■ TASK DESCRIPTION ■
Can you reproduce the records from the first line through the line that contains "class: Anthozoa", changing every "scientific name" to "Latin name" and leaving everything else the same?

BEGIN SUPPLIED MATERIAL

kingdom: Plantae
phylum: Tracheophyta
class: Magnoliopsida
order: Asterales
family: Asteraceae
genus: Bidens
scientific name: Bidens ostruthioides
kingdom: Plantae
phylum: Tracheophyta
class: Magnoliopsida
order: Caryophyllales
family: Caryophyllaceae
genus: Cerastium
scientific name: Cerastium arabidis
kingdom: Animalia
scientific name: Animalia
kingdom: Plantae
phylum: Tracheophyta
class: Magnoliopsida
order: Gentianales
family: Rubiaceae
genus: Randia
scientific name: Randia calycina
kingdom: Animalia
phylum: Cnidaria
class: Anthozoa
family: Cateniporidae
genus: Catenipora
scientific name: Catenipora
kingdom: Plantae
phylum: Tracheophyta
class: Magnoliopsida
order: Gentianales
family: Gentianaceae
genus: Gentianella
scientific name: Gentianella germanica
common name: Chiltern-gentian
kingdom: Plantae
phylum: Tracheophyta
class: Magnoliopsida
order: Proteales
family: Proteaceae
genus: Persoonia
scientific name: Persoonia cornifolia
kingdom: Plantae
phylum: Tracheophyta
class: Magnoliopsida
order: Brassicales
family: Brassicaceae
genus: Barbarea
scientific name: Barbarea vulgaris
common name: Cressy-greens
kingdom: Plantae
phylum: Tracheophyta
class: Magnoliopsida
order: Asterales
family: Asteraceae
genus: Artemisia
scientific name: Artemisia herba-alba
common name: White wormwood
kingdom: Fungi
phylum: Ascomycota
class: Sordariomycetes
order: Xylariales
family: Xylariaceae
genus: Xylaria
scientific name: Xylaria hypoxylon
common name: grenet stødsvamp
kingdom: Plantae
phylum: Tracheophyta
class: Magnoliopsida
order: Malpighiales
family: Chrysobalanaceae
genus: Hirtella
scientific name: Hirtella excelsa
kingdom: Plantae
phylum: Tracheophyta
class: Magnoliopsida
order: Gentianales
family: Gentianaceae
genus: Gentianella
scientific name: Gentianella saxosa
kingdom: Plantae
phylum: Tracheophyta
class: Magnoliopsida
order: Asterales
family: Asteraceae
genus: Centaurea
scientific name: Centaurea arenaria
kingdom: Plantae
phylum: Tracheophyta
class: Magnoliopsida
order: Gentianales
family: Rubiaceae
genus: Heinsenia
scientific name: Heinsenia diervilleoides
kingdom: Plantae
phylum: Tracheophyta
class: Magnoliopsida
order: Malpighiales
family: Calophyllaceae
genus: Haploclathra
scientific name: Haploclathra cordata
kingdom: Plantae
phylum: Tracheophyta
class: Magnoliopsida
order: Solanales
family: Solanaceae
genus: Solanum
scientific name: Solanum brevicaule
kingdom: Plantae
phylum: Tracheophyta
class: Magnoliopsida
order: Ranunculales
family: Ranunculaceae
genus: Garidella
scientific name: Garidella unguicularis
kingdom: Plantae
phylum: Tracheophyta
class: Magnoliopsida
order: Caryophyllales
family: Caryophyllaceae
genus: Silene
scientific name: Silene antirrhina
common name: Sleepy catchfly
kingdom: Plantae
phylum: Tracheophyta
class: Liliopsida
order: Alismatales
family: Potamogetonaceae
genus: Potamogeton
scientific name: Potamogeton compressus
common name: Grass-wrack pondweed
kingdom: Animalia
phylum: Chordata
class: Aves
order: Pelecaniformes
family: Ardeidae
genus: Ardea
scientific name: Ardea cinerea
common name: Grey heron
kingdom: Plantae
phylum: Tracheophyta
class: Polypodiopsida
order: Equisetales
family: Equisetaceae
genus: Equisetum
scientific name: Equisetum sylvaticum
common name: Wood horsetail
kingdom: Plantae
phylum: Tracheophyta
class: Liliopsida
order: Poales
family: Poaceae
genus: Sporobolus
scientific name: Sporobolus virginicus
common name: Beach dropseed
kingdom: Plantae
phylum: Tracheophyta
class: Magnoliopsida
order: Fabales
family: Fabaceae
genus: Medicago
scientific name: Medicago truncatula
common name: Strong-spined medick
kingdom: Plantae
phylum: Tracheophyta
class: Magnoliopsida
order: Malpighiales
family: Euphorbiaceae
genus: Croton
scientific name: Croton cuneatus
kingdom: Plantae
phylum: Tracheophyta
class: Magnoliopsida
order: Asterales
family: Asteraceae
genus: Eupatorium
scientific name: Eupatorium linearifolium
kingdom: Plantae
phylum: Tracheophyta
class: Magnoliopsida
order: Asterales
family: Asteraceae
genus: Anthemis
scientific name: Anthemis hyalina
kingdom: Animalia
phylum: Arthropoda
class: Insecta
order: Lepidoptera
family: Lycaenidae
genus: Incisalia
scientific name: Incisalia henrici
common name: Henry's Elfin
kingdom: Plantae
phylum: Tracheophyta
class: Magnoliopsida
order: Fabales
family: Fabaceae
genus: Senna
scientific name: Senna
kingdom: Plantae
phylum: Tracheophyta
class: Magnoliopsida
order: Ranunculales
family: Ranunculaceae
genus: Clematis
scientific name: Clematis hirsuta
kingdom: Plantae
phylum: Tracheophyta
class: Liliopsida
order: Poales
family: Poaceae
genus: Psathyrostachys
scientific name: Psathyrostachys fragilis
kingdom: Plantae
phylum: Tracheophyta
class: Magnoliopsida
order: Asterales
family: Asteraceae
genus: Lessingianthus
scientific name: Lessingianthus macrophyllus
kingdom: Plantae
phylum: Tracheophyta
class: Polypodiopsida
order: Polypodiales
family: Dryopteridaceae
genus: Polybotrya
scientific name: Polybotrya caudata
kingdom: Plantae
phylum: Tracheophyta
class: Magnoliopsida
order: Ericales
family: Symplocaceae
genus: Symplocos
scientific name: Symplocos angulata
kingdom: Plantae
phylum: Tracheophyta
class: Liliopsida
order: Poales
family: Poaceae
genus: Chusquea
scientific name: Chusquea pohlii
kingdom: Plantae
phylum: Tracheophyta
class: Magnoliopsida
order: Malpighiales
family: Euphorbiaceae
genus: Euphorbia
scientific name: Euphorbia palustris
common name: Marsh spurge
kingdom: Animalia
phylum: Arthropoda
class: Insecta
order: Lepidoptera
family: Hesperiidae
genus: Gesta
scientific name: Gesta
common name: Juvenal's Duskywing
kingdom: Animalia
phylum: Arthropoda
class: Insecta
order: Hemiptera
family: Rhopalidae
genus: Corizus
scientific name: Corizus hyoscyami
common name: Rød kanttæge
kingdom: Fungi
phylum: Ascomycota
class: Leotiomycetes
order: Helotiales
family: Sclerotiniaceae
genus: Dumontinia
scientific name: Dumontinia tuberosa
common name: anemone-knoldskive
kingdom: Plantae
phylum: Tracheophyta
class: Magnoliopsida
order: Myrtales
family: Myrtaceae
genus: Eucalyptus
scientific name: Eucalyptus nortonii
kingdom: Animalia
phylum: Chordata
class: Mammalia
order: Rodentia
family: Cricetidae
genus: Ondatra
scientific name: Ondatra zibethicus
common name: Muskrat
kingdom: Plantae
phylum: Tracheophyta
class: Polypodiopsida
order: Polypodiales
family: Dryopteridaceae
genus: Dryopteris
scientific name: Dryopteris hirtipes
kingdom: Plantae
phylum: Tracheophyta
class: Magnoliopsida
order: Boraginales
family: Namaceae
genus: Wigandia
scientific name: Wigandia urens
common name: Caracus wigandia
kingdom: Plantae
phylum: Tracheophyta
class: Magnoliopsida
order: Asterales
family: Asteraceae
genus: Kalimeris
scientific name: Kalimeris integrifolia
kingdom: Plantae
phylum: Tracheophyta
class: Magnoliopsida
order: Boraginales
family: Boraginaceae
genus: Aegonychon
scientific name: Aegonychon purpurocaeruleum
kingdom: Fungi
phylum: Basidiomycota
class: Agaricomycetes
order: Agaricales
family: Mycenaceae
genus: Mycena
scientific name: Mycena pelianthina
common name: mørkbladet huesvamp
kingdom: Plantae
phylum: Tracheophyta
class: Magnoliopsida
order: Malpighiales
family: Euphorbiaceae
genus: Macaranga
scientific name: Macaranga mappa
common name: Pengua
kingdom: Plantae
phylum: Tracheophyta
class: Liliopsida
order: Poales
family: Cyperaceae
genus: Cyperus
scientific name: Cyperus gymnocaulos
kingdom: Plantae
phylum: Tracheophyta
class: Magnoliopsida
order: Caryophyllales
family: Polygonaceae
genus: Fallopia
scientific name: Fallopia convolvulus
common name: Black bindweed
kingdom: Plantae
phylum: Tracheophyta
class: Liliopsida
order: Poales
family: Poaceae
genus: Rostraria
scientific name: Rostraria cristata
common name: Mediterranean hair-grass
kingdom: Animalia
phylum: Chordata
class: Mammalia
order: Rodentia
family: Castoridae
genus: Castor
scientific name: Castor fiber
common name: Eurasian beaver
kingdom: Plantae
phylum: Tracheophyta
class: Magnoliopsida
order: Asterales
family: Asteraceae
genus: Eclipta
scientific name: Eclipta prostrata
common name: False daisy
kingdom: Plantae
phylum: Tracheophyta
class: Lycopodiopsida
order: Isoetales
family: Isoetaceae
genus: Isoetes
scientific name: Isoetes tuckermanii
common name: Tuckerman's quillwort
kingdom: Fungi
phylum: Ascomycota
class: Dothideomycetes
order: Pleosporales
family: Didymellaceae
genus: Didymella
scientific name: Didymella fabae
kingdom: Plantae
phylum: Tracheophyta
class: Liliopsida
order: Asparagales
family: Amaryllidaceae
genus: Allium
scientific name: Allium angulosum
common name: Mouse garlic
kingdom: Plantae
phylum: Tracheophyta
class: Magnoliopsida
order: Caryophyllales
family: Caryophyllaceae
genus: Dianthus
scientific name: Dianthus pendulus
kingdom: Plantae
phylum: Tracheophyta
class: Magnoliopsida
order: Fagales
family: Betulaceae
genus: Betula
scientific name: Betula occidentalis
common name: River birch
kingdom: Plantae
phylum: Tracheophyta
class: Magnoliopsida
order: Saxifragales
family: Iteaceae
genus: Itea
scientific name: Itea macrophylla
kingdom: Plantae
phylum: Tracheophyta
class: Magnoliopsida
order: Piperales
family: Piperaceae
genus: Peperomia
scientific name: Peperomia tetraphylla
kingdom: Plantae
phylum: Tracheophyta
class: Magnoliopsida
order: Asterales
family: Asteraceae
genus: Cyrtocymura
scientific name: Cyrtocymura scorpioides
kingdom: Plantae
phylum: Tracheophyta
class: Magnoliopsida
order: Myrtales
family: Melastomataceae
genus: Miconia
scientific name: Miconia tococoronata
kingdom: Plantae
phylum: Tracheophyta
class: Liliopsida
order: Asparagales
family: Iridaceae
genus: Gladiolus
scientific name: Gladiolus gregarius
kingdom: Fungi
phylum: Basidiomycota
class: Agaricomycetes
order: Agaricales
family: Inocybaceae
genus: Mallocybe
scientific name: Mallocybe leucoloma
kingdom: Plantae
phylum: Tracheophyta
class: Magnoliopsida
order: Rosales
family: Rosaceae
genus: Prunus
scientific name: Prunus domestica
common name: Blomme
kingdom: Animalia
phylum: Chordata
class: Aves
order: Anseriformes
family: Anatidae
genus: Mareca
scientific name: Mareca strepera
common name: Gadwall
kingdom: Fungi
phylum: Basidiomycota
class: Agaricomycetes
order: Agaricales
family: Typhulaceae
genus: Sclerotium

END SUPPLIED MATERIAL

■ REPLY ■
kingdom: Plantae
phylum: Tracheophyta
class: Magnoliopsida
order: Asterales
family: Asteraceae
genus: Bidens
Latin name: Bidens ostruthioides
kingdom: Plantae
phylum: Tracheophyta
class: Magnoliopsida
order: Caryophyllales
family: Caryophyllaceae
genus: Cerastium
Latin name: Cerastium arabidis
kingdom: Animalia
Latin name: Animalia
kingdom: Plantae
phylum: Tracheophyta
class: Magnoliopsida
order: Gentianales
family: Rubiaceae
genus: Randia
Latin name: Randia calycina
kingdom: Animalia
phylum: Cnidaria
class: Anthozoa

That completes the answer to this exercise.